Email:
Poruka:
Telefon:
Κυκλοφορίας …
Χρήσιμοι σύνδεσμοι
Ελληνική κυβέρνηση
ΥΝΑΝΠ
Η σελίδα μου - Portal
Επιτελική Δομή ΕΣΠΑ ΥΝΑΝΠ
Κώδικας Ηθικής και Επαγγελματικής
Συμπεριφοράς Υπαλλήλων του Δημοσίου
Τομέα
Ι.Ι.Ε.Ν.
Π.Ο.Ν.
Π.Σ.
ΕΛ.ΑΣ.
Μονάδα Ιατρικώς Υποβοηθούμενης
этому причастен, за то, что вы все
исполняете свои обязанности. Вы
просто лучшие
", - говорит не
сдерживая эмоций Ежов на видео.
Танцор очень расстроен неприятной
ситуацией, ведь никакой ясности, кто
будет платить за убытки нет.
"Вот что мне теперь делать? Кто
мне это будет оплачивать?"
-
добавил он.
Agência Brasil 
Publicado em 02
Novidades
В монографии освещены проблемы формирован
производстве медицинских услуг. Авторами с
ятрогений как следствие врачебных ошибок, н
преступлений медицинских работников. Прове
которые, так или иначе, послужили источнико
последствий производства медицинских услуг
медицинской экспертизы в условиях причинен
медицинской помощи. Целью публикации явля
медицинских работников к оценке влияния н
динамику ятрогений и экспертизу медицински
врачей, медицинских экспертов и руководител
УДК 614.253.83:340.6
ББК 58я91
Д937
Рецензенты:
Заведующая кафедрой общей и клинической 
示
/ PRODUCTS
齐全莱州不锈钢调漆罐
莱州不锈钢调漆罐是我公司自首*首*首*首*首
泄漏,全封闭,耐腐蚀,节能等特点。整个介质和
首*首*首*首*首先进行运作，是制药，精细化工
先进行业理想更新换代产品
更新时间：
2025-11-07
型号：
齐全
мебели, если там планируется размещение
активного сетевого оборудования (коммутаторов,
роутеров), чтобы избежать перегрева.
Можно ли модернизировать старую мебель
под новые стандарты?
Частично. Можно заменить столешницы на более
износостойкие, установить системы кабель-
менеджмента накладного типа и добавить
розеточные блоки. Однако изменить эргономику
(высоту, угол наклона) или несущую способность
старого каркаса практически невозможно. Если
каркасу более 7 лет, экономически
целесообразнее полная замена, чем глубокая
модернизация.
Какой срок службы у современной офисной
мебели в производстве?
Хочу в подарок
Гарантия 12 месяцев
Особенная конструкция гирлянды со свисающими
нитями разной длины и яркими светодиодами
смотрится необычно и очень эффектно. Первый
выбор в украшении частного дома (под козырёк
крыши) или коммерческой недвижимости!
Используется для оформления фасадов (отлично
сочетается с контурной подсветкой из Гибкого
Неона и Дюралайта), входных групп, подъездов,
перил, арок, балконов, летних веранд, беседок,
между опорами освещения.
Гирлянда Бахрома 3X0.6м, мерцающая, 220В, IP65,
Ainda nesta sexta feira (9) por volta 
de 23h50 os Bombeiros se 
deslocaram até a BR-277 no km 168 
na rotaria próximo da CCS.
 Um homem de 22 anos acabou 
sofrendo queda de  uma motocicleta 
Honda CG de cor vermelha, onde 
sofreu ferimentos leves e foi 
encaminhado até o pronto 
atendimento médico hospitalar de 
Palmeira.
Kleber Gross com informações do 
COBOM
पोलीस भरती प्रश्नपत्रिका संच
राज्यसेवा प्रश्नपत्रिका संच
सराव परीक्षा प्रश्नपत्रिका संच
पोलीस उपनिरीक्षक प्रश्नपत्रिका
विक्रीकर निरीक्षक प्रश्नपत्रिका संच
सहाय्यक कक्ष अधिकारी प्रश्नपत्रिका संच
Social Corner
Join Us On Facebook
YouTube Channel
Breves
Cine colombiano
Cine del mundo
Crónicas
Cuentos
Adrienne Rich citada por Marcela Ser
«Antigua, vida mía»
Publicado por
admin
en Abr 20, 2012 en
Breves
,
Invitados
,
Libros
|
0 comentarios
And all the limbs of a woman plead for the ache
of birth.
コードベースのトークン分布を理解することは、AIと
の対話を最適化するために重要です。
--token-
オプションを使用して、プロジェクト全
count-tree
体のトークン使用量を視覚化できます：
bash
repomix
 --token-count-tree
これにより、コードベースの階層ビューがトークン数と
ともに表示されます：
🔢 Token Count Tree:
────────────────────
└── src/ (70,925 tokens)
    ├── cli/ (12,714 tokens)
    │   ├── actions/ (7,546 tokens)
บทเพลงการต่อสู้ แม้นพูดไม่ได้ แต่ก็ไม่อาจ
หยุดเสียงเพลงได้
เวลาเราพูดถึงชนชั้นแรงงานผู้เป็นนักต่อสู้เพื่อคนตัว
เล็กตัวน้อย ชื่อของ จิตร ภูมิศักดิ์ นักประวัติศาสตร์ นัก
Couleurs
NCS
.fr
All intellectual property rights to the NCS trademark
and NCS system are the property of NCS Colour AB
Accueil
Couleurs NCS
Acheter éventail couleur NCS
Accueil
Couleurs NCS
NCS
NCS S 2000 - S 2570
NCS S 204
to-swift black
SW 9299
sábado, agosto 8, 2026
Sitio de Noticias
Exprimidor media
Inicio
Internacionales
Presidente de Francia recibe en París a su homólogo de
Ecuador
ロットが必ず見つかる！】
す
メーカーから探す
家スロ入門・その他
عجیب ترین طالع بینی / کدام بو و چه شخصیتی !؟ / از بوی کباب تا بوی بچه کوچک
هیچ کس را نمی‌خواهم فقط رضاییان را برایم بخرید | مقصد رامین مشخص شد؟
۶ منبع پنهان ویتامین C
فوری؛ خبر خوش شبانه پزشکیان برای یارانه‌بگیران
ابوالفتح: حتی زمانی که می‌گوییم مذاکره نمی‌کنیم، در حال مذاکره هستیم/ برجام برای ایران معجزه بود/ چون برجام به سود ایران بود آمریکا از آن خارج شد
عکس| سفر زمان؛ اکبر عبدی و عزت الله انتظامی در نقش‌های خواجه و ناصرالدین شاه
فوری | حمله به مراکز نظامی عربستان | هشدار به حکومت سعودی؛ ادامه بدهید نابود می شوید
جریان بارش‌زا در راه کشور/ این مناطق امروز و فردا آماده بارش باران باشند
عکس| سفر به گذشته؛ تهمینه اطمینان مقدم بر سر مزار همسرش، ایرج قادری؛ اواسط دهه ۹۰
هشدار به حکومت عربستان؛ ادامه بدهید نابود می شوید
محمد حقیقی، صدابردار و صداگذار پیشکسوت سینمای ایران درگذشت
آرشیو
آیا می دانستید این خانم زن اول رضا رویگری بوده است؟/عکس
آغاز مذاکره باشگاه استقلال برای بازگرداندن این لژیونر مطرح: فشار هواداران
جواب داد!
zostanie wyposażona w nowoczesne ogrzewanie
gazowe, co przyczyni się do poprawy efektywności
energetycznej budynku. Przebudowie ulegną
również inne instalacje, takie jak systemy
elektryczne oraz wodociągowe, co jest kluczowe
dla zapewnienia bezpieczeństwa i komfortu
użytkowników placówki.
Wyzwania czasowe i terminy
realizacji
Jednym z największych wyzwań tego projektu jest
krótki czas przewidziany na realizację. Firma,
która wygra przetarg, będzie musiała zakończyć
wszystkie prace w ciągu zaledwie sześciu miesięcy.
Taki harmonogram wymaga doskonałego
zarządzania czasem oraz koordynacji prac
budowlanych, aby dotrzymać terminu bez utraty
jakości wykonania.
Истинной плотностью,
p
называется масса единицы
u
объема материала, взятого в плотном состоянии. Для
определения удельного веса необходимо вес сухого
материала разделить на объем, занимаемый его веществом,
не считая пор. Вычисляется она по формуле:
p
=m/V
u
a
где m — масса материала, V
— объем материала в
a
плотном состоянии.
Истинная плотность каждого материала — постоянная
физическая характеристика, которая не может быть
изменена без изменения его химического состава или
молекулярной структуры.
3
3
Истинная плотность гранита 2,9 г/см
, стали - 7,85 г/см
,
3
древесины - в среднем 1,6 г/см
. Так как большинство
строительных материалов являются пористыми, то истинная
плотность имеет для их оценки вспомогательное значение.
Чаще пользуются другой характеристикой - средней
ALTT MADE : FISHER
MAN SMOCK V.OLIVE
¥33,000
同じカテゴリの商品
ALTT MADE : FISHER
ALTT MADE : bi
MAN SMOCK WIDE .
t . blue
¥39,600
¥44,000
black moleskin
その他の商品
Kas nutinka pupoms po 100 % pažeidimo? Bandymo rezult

- [What the exercise asks] Write out exactly the lines that fall from the line with "Cine del mundo" to the line with "เวลาเราพูดถึงช" in the records above, keeping both ends.

- [Result of the task]
Cine del mundo
Crónicas
Cuentos
Adrienne Rich citada por Marcela Ser
«Antigua, vida mía»
Publicado por
admin
en Abr 20, 2012 en
Breves
,
Invitados
,
Libros
|
0 comentarios
And all the limbs of a woman plead for the ache
of birth.
コードベースのトークン分布を理解することは、AIと
の対話を最適化するために重要です。
--token-
オプションを使用して、プロジェクト全
count-tree
体のトークン使用量を視覚化できます：
bash
repomix
 --token-count-tree
これにより、コードベースの階層ビューがトークン数と
ともに表示されます：
🔢 Token Count Tree:
────────────────────
└── src/ (70,925 tokens)
    ├── cli/ (12,714 tokens)
    │   ├── actions/ (7,546 tokens)
บทเพลงการต่อสู้ แม้นพูดไม่ได้ แต่ก็ไม่อาจ
หยุดเสียงเพลงได้
เวลาเราพูดถึงชนชั้นแรงงานผู้เป็นนักต่อสู้เพื่อคนตัว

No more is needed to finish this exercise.